Они словно посылали Москве благословение и наказ крепко стоять в днях и веках, чтобы уверенно встретить их возвращение. И вместе с тем брали с собой частицу ее невидимых материй, как залог их неразрывности и как опору свою на земле.
Это походило на укол ностальгии, на крик отрываемой от корня души, привыкшей к месту, на щекочущий страх перемен. Так играло с ними воображение, и игра эта была характерной для любого, кто вознамерился уехать от дома далеко-далеко.
Зато настроения они испытывали разные. Дарий Глебович изо всех сил подбадривал себя, хвалил за решимость, за оригинальность выдумки, за отвагу, что придумал это странствие, дабы избавиться от угнетающей тоски по жене. И вот как раз пуще всего жила в нем надежда на выздоровление, на воскрешение его души, на возрождение в нем увлеченности жизнью. А Гордей был исполнен энергии, горел любознательностью и жаждой познания, как малый щенок на прогулке по незнакомым местам.
— Как велика Россия, отец! И как разнообразна! — восклицал он, восторженно вертя головой по сторонам. — Как трудно привыкать к громадным расстояниям, к открытым просторам!
— Именно так и есть, — поддакивал отец. — Нам надлежит гордиться своей страной, дружок, и государями нашими, что собрали ее воедино.
— И как прекрасно, что я ее увижу. Хотя и не всю. А мы поедем после этого в Сибирь?
От Сибири Дарий Глебович отговаривался, объясняя, что этот суровый край для праздных поездок не приспособлен. Сибирь не зря манила Гордея: по семейному преданию, оттуда шли корни материнского рода. Доказательством служила фамилия ее родителя — Паратов{5}, которая, если переложить ее на русский манер, звучала бы как Быстров или Дюжев.
Знакомство с Пушкиным
Отец и сын Диляковы, проникшись всеобщим оживлением в природе, всю дорогу заинтересованно беседовали. Одно время вспоминали о Пушкине, которым до крайности был увлечен Гордей, а потом Дарий Глебович незаметно перевел празднословие на себя, как, собственно, и бывает, в пути.
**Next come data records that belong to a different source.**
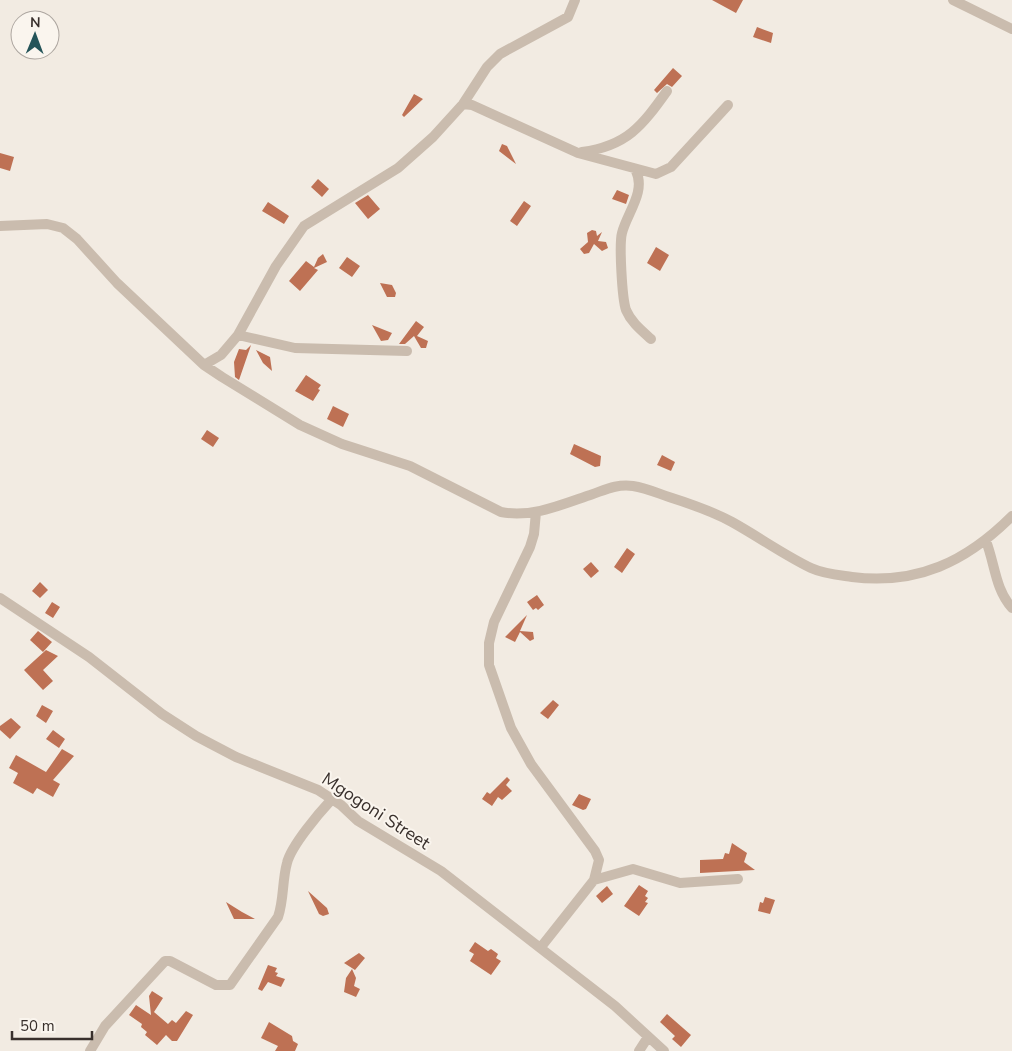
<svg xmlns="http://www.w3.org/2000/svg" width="1012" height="1051" viewBox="0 0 1012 1051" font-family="'Nunito Sans',sans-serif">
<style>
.building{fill:#be7154}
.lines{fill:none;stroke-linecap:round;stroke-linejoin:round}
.street{stroke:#cabcae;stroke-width:10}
.labels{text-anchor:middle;stroke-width:4;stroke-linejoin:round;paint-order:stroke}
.street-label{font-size:18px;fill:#39302c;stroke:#faf5ee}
</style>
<rect width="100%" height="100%" fill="#f2ebe2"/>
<path class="building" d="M712,0H743L736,13Z
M757,27L773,33L771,43L753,37Z
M673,68L682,76L672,87L667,84L657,93L654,90Z
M414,94L423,99L404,117L402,115Z
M502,144L507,146L516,164L499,151Z
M0,153L14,157L10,171L0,168Z
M318,179L329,189L322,197L311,187Z
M617,190L629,195L626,204L612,199Z
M368,195L380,209L368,219L355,203Z
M524,201L531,206L517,226L510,221Z
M268,202L289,216L284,224L262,211Z
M592,230L596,231L597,236L602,232L598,241L606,242L608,248L602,251L594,244L589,253L584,254L580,249L588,242L587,233Z
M656,247L669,255L660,271L647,263Z
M323,254L327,262L314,268L318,270L300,291L289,281L306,261L314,267L318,258Z
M347,257L360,266L352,277L339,268Z
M380,283L392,285L396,293L395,297H387Z
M416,321L424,327L417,336L428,341L426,348H421L414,336L405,344H399Z
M372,325L392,333L388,340L381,341Z
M251,345L249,351L239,380L235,377L234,362L239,349L246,350Z
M256,350L270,357L272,371L263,363Z
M306,375L321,385L318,389L320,390L313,401L295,391Z
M333,406L349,414L343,427L327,419Z
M207,430L219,438L213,447L201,439Z
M574,444L601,456L600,466L595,467L570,454Z
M662,455L675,462L671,471L657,465Z
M627,548L635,554L622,573L614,567Z
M591,562L599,571L591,578L583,569Z
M40,582L48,590L40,598L32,591Z
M537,595L544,605L538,610L536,608L533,610L527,602Z
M52,602L60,607L53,618L45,613Z
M527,615L520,631L533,632L534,639L530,641L520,632L515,642L505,637Z
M38,631L52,642L43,652L30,640Z
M46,650L58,656L43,670L53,681L43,690L24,670Z
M553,700L559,705L548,719L540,713Z
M42,705L53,711L46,723L36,716Z
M11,718L21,727L10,739L0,730V726Z
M53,730L65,739L59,748L46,739Z
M62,749L74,756L53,780L60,784L53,797L37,788L33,794L13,783L18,773L9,768L16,755L46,772Z
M507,777L510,780L506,785L512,791L502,800L498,797L492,806L482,799L487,792L490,794Z
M579,794L591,799L586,809L583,810L572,805Z
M732,843L747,853L744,862L755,870L700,873V860L723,859L725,853L729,854Z
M639,885L648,891L645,896L648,898L645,902L648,903L639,916L624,906Z
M607,886L613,894L602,903L596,896Z
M308,891L327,908L329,914L323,916L319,914Z
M765,897L775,900L770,914L758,911L760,902L763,903Z
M226,902L242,912L255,919H234Z
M475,942L488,951L491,949L498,954L496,958L501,961L491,975L470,961L474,954L469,951Z
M359,953L365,958L355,970L344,963Z
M268,965L277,968L275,972L278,973L276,976L285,979L281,987L268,982L262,991L258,989Z
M352,969L356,978L354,986L360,989L356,997L344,992L346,978Z
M152,991L163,998L154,1012L168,1024L172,1020L176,1023L186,1011L193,1015L177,1041H172L166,1035L157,1045L145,1035L147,1032L141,1027L142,1024L129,1015L136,1005L151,1015L149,996Z
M667,1014L691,1035L681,1047L672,1039L675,1036L660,1022Z
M269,1022L292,1036L293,1041L298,1044L295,1051H275L278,1046L261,1038Z"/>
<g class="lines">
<path class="street" d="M953,0L1012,29
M463,104L472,105L578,153L656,174L671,167L728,105
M582,152C627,146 642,126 667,91
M636,171C646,192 627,213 622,233C619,244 622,298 626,310C631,322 641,330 651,339
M0,226L47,224L63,228L77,239L117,283L204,365L222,377L300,425L342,444L410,466L501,512C533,518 563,504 593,494C607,489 617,484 633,486C646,488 657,493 669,497C691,504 712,511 732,522C759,537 784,555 811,568C824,574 838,575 852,577C917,585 966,562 1012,516
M238,335L295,348L407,351
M204,365L221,355L238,335L276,266L304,226L398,168L433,137L463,104L487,67L500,54L568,17L575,0
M536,512L534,534L530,547L494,622L489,643V665L511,728L531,764L595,851L599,860L594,880L541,947
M986,541C995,564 995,589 1012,608
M0,598L89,657L162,714L196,736L236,757L318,790L341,805L358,821L441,871L615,1006L664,1051
M594,880L633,869L680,883L738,879
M90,1051L105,1026L165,961H170L216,985H230L278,917C284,900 282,881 287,863C291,846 319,813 332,799
M639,1051L648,1037"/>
</g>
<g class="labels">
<g class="street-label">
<text transform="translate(376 811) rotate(33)" y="6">Mgogoni Street</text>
</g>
</g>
<g transform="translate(35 35) rotate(1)"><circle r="24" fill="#faf5ee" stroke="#ada6a0"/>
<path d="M0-4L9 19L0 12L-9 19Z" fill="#245459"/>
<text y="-8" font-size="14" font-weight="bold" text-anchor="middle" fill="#39302c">N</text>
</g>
<path d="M12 1031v8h80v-8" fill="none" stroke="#39302c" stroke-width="2.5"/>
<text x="20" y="1031" font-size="15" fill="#39302c" stroke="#faf5ee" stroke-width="4" paint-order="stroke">50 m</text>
</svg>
Путешественники ехали на юг, так что их единственным развлечением, кроме разглядывания и обсуждения разворачивающихся вдоль дороги окрестностей и событий, оставались беседы.
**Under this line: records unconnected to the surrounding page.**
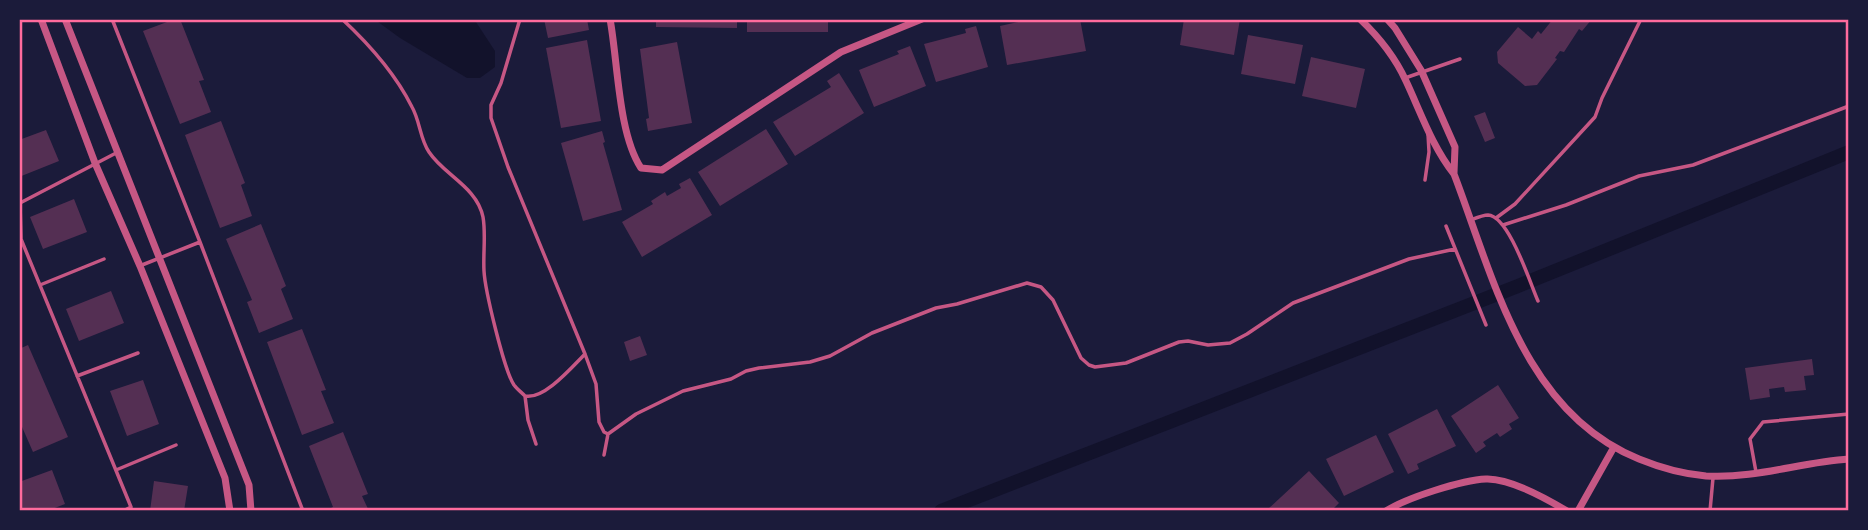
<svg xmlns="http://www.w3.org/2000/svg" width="1868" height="530" font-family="Rubik,sans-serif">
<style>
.water{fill:#12122b}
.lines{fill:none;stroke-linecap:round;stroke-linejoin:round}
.canal{stroke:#12122b;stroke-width:14}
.building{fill:#542f53}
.service{stroke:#c65784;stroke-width:3.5}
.minor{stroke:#c65784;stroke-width:7}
.neatline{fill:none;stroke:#ff6b9d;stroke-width:2.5}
</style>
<rect width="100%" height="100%" fill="#1b1b3a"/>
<path class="water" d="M374,19H474L495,51V67L480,78H467L400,38Z"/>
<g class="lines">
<path class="canal" d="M941,511L1518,286L1849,152"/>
</g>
<path class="building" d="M175,19H180L204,80L199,81L211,112L180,124L143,31Z
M544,19H587L589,30L548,38Z
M656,19H737V28L656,27Z
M747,19H828V32H747Z
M1032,19H1080L1086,51L1007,65L1000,26Z
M1184,19H1240L1234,55L1180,45Z
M1553,19H1592L1582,31L1579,29L1564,52L1560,51L1555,58L1557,59L1537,85L1525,86L1498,63L1497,52L1518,27L1532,39L1538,31L1541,34Z
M976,26L988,67L936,82L924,44L966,33L965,29Z
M1248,35L1303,45L1295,84L1241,74Z
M587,40L601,121L561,128L546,48Z
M677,42L692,123L648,131L646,119L649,118L640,49Z
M910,46L926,86L874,107L859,70L899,54L897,51Z
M1311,57L1365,69L1356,108L1302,96Z
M839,73L864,113L795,156L773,122L831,87L827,81Z
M1485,112L1495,138L1485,142L1474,116Z
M221,121L245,183L241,185L252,216L220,228L185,135Z
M766,129L788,164L720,206L698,172Z
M46,130L59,161L19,177V140Z
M602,131L605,142L603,143L622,210L583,221L561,143Z
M690,178L712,215L642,257L622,222L653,204L651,201L665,192L667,196L681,188L679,184Z
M74,199L87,232L43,249L30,217Z
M261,224L286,286L281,289L293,319L259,333L247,302L252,300L226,239Z
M111,291L124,323L79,341L66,309Z
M302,329L326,390L321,391L334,423L302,435L267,342Z
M640,336L647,355L630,361L624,342Z
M28,345L68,437L33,452L19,420V349Z
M1812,359L1814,375L1804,376L1806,390L1785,392L1784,387L1769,389L1770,397L1750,400L1745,368Z
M143,380L159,424L127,436L110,391Z
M1498,385L1519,418L1509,424L1512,429L1500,437L1497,433L1483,442L1486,446L1476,453L1451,416Z
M1437,409L1456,446L1417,464L1419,469L1408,474L1388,434Z
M343,432L368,494L362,496L369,511H330L329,509L333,507L309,446Z
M1376,435L1394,472L1344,496L1326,459Z
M52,470L65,504L47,511H19V482Z
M1309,471L1339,503L1331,511L1328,508L1325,511H1270L1268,509Z
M154,481L188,486L184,511H150Z"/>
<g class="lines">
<path class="service" d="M112,19L200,242L142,265
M342,19C370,45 395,73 412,107C420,121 420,139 429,152C444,175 477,187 483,217C486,234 483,253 484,271C485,290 504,370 514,385C517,389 521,392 525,396C544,400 572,367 585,354
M520,19L501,83L491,105V118L508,167L585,354L596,384L599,422L604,432L608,434L636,414L683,391L731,379L746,371L759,368L810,362L830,356L872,333L936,308L957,304L1027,283L1041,287L1053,300L1081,358L1089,365L1095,367L1126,363L1179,342L1188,341L1208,345L1230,343L1247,334L1293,303L1409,259L1455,249
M1405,78L1460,59
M118,152L20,203L21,239L131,507L123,511
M1425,180L1429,152L1428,134
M1496,218L1515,204L1595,117L1602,98L1641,19
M1471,220C1476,218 1483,215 1488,215C1509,216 1530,283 1538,301
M1503,225L1566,205L1639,176L1693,165L1849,106
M1446,226L1486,325
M200,242L303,511
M40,285L104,259
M77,376L138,353
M525,396L528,420L536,444
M604,455L608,434
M116,470L176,445
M1756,472L1750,439L1763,422L1849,414
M1710,511L1713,478"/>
<path class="minor" d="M41,19L95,163L140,266L225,478L230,511
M65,19L249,485L251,511
M610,19C618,62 618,133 641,168L662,170L841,52L922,19
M1360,19C1379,37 1395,57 1406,81C1421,113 1432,146 1454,174C1494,279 1524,413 1639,459C1661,468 1683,474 1706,476C1755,479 1801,462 1849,459
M1387,19L1395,28L1421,70L1455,147L1454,173
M1386,511C1406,498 1462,480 1486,479C1510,478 1547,499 1567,511
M1578,511L1614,447"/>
</g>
<rect width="1868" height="530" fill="none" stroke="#1b1b3a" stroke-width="42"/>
<rect x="21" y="21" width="1826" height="488" class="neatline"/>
</svg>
— Впервые я познакомился с Александром Сергеевичем, твоим, мой друг, кумиром, в ранней молодости, когда только начинал практиковать в медицине и ехал на Кавказские минеральные воды в поисках жизненного и профессионального опыта. Я тогда недавно окончил Московский университет, получил хорошую практику у профессора Эриха Липпса, проработав у него два года в качестве ассистента, и имел основание верить в собственные силы и надеяться на счастье. Мне шел двадцать седьмой год, и я хотел обзавестись интересными, перспективными и полезными знакомыми, с которых бы в будущем мог сформироваться круг моих московских пациентов. Жизнь казалась бесконечной и прекрасной. И все это было у меня впереди, — рассказчик замолчал и опустил голову, выдернул из подстилки сухую ароматную соломинку, начал мять ее в пальцах.